Gostava de lhe pedir ajuda sobre a escritora canadiana Alice Munro, da qual nada li ainda. Consultando o goodreads vejo vários livros da autora com boas cotações entre os 3.98 e os 4.29 o que apesar de não ser decisivo é sempre um bom critério na seleção de obras a comprar. Pedia pois ao Carlos, dada a minha indecisão, que livro me aconselha para me estrear nesta escritora.

Carlos Faria disse...

Joaquim Ramos
Já li várias obras de Munro e gostei de todas, embora mais de umas de que de outras. Por norma os seus livros são de contos, tal como Tcheckhov, embora eu saiba que há um ou dois que não o seja mas não li.
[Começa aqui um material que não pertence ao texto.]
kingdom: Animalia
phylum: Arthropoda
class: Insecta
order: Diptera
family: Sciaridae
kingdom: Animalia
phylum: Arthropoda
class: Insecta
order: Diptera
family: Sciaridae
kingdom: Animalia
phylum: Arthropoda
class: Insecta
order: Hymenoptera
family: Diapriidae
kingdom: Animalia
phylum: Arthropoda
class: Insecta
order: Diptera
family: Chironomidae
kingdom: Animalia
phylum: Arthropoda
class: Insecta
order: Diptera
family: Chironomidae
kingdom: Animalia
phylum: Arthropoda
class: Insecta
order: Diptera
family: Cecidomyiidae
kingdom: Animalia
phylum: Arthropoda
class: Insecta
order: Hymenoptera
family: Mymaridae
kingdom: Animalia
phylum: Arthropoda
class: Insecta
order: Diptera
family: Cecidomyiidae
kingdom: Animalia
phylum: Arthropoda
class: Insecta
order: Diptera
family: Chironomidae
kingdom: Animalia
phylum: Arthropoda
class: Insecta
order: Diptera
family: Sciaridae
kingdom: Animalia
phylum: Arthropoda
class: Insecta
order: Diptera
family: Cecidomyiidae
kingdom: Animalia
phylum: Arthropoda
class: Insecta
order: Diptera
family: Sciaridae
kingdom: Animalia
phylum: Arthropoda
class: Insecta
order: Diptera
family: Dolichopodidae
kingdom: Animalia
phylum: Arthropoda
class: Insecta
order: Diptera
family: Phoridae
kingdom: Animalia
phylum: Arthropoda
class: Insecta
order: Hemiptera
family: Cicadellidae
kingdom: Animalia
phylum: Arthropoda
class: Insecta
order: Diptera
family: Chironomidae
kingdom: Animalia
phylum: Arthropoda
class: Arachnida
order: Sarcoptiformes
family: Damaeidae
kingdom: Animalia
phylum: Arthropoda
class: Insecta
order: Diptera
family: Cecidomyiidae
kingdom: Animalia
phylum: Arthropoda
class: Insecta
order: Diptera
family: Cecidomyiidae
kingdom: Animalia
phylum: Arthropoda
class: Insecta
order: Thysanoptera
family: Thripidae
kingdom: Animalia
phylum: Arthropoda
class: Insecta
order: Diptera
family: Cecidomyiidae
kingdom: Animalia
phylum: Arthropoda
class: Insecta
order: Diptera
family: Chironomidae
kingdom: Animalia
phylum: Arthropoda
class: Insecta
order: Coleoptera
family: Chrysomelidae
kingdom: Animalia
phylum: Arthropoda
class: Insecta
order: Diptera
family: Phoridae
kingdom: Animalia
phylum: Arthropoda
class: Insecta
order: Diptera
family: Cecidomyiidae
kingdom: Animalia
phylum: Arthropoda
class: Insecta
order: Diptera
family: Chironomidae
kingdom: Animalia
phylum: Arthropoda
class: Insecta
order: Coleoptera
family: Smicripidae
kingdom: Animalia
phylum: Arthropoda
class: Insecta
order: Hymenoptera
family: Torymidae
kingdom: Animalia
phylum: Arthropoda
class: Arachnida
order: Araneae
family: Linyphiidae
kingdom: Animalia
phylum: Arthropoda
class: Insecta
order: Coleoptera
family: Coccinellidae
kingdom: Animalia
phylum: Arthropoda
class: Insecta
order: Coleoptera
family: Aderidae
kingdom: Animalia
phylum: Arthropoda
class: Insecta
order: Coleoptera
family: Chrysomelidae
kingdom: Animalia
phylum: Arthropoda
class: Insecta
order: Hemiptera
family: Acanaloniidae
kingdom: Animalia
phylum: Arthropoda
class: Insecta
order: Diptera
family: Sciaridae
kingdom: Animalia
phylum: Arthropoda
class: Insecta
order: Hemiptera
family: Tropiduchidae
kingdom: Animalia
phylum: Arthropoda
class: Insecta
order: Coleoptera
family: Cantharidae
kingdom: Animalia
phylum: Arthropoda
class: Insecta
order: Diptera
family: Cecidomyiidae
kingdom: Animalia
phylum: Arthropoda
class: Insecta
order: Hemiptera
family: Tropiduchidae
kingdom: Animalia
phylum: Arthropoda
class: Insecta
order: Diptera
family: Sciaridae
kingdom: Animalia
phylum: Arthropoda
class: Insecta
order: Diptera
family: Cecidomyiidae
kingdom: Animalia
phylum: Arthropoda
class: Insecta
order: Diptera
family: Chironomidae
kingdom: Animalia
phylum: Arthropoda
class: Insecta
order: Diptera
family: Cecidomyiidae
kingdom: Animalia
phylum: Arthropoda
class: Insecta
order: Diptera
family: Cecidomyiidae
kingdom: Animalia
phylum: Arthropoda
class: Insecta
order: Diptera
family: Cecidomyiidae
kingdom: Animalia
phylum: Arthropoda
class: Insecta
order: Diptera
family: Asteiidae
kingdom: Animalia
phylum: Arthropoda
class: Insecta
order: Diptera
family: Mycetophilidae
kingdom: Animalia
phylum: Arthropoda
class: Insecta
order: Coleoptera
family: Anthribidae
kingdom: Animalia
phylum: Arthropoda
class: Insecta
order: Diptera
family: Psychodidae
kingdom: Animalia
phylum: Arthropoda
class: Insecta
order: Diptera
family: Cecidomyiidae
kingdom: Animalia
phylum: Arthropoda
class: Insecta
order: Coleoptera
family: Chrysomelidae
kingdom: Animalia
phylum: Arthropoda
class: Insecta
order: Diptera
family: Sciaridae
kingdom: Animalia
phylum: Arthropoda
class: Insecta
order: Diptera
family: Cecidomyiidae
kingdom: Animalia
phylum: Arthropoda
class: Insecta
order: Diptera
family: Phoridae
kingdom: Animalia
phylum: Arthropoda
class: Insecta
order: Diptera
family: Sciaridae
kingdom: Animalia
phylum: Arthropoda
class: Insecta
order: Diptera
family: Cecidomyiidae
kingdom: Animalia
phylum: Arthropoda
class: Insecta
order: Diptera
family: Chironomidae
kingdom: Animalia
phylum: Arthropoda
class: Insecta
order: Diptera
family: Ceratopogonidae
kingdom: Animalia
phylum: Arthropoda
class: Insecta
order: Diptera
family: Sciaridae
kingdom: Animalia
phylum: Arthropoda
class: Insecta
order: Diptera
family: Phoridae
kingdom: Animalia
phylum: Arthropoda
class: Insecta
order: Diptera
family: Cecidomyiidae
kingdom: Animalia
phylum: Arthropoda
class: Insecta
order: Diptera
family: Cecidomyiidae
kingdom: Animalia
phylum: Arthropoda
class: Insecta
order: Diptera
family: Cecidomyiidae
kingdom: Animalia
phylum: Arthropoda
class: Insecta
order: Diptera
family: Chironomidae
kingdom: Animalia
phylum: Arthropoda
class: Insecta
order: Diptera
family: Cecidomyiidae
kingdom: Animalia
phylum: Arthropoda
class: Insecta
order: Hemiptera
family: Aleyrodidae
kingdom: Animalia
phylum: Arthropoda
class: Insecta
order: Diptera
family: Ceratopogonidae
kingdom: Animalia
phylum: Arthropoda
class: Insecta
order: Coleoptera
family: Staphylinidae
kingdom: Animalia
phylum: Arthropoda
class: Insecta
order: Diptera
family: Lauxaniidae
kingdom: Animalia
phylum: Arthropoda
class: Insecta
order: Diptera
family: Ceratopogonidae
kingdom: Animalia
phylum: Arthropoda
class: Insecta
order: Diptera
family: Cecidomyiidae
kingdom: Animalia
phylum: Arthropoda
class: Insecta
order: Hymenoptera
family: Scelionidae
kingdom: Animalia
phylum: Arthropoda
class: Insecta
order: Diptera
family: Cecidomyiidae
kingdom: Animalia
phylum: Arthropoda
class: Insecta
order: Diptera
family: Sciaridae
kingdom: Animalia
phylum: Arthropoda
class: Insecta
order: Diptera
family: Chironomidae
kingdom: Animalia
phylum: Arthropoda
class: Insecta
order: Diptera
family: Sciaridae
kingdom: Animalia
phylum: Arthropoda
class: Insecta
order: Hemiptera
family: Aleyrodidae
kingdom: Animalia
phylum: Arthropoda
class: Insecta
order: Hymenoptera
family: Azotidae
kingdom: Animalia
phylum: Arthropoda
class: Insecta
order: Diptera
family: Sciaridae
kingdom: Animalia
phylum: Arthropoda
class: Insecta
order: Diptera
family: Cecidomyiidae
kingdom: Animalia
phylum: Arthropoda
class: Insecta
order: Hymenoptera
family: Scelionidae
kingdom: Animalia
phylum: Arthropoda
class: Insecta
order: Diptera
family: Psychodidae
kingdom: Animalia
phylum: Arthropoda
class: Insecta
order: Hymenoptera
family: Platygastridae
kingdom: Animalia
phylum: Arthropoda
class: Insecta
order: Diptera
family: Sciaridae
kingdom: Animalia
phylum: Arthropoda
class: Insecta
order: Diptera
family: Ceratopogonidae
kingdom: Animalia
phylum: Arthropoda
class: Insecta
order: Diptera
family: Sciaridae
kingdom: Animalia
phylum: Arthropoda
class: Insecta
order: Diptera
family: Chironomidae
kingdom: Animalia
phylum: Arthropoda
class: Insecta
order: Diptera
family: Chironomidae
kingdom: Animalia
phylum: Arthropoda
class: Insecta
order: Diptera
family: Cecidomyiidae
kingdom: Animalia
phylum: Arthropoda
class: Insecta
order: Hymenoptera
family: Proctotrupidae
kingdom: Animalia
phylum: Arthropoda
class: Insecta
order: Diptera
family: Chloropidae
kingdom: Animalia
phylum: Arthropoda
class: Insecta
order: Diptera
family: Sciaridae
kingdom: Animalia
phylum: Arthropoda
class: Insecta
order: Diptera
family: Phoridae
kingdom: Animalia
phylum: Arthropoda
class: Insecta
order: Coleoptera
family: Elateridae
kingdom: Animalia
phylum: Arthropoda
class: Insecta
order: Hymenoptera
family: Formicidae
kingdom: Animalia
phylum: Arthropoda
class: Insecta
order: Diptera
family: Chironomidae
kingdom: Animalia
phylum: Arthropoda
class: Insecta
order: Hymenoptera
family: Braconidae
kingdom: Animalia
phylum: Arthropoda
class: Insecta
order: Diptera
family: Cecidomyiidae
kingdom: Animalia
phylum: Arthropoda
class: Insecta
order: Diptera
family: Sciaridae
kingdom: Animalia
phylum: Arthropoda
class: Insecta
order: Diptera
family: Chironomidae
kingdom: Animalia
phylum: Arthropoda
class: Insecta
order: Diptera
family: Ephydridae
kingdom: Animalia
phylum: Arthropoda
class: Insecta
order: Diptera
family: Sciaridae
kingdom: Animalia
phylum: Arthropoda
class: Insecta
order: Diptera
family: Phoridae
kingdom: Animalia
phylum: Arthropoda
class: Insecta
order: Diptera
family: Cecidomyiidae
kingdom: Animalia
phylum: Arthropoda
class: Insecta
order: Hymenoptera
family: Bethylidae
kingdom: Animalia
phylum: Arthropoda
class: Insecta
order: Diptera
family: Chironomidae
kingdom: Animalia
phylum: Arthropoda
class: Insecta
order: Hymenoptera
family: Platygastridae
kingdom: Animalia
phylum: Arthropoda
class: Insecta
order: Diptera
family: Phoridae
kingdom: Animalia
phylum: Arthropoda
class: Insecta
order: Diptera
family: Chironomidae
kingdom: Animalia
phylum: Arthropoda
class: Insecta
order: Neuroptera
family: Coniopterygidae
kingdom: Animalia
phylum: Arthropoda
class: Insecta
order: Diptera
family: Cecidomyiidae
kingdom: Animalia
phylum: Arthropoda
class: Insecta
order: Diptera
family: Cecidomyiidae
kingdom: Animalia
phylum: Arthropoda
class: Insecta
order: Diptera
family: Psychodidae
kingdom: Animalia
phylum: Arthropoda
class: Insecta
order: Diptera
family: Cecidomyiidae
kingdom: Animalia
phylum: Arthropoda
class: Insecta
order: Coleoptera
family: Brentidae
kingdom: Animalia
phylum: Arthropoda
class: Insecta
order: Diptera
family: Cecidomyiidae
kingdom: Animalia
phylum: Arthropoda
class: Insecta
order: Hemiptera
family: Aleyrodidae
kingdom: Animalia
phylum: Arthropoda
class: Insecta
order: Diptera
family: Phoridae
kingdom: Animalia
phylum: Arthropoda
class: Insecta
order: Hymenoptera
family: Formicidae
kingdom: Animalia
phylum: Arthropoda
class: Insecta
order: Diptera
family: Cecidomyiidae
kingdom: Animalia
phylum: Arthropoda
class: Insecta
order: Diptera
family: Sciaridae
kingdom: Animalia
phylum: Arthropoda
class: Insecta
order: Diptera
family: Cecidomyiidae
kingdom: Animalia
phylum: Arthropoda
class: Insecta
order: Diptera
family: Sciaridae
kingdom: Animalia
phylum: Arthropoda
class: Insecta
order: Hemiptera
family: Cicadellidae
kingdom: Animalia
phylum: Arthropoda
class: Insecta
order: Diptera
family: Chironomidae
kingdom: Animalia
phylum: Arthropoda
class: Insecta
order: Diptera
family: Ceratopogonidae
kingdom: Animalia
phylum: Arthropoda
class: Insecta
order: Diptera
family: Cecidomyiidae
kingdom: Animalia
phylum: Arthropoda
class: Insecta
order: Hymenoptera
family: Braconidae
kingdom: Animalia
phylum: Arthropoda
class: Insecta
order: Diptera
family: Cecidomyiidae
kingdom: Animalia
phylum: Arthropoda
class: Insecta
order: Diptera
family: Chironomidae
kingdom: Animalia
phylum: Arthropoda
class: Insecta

Ao nível dos títulos das obras (vou dizer em Portugal embora os tenha lido no original), o que mais gostei foi "A vista de Castle Rock" tem a vantagem de serem contos sobre a família dela e da sua juventude, o que em simultâneo funciona como estórias curtas e um conjunto que se completa como uma saga familiar. Contudo como nasci no Canada este livro tem o condão de eu ter visto a criação do meu país natal vista por imigrantes da Grã-Bretanha o que para mim é importante para compreender melhor o País.
Um dos que eu mais gostei foi "O amor de uma boa mulher", pelo que a selecionar dois, seriam estes os títulos os que recomendaria.